By 1909, Pierce-Arrow had earned a solid reputation for quality, durability, and style. They had become the preferred transport of America's social elite. They added three additional chassis types for 1909, plus a new four-speed gearbox with outboard shift, and updated fenders. The public responded and sales rose from 552 units in 1908 to nearly 1,000 in 1909. Another high point for the company in 1909, was that it began a tradition as being the official car of the White House.
Pierce-Arrows were innovative and renowned for utilizing components made from expensive and exotic materials such as Krupp chrome-nickel axle shafts, aluminum coachwork, and a manganese bronze differential case. The engine had six cylinders that were cast-in-pairs with bearings installed between each, creating a very rigid crankshaft.

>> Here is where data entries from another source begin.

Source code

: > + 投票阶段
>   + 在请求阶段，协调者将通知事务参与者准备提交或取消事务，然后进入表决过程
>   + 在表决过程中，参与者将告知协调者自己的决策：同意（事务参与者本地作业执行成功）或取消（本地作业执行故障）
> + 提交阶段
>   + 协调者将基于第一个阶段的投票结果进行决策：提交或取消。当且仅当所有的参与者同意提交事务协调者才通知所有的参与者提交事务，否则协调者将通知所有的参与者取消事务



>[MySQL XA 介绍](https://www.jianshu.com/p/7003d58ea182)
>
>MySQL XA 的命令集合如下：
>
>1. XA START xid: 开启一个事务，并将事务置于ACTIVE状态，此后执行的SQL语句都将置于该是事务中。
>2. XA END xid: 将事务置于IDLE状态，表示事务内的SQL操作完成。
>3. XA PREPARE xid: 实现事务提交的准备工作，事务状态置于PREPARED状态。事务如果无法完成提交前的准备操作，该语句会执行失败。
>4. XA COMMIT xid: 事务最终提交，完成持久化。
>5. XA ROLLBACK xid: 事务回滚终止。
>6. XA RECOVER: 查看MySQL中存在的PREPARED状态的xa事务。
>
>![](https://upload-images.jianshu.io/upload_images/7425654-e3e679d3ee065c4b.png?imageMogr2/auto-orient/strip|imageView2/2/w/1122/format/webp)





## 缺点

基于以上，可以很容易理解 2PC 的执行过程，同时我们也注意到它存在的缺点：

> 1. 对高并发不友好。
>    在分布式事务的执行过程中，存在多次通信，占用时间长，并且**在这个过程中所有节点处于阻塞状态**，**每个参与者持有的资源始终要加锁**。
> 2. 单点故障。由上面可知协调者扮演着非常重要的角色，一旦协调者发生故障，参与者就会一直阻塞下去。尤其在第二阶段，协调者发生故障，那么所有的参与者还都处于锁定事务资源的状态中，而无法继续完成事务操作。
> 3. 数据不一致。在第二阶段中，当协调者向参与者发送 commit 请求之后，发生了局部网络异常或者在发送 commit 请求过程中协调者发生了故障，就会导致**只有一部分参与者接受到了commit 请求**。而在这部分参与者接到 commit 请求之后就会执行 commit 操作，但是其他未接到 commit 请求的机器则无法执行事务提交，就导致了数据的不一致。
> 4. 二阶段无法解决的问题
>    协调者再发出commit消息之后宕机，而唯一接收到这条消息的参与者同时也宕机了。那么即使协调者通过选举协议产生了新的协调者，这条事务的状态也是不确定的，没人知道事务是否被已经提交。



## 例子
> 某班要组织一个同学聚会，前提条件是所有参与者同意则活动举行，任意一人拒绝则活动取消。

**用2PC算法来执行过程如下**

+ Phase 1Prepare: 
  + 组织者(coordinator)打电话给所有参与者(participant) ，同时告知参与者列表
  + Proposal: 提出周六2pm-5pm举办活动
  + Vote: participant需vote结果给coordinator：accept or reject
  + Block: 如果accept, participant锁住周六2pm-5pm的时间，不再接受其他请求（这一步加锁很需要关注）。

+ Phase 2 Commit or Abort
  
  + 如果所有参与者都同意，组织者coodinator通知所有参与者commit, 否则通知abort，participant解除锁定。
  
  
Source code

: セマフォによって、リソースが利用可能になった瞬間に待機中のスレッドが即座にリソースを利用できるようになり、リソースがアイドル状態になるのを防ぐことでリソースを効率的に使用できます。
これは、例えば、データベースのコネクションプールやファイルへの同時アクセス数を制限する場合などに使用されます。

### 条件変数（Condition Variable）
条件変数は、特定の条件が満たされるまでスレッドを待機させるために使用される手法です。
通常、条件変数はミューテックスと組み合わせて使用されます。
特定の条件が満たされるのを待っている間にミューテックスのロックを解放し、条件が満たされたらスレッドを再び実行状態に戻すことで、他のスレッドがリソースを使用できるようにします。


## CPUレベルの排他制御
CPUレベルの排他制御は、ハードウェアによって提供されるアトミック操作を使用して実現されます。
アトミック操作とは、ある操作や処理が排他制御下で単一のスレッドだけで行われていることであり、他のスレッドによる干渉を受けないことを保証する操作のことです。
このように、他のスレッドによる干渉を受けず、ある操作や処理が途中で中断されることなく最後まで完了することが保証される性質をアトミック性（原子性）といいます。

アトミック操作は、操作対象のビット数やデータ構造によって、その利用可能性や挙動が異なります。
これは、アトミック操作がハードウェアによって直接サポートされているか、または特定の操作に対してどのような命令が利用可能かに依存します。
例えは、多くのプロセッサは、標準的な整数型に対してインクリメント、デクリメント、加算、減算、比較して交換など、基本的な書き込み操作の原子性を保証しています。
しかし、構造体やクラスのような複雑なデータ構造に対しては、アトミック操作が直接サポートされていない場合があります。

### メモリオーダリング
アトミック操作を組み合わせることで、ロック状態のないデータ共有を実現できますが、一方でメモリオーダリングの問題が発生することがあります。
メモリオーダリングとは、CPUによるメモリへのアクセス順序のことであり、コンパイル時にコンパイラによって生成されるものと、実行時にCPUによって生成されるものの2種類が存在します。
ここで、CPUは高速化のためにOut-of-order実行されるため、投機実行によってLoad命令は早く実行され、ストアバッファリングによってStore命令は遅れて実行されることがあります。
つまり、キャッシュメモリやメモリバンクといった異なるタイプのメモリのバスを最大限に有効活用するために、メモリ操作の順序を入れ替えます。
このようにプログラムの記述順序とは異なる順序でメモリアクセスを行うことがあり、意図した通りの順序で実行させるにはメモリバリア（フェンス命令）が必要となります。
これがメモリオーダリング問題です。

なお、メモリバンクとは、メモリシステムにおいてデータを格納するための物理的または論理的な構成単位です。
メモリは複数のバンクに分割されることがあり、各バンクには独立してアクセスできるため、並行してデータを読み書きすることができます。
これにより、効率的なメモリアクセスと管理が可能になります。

Pierce-Arrow produced 956 cars for 1909, with 362 of those being the legendary Model 48.
This example is one of the earliest known Pierce-Arrows in existence, and was the twelfth example built. It has never been comprehensively restored. Power is from a 453 cubic-inch T-Head six-cylinder engine fitted with a single updraft carburetor and offering 48 horsepower. There is a four-speed selective sliding gearbox and two-wheel mechanical drum brakes with additional braking on the transmission.
In the mid-1980s, this car became part of the Matt and Barbara Browning's collection of antique and classic Pierce-Arrow automobiles. During time in their ownership, the car was completely restored and then taken by them to the 1988 Pebble Beach Concours d'Elegance where it was awarded a First in Class (Pierce-Arrow through 1915). Years later, the car became part of the Otis Chandler collection.
The car is finished in a deep, rich maroon, with period-correct Panasote top. Inside, there is a pebble grain diamond-tufted leather seating.
In 2010, this Model 48SS Great Arrow was offered for sale at the Gooding & Company Auction held in Scottsdale, Arizona. The lot was estimated to sell for $350,000 - $450,000. As bidding came to a close, the lot was sold for the sum of $352,000, including buyer's reserve.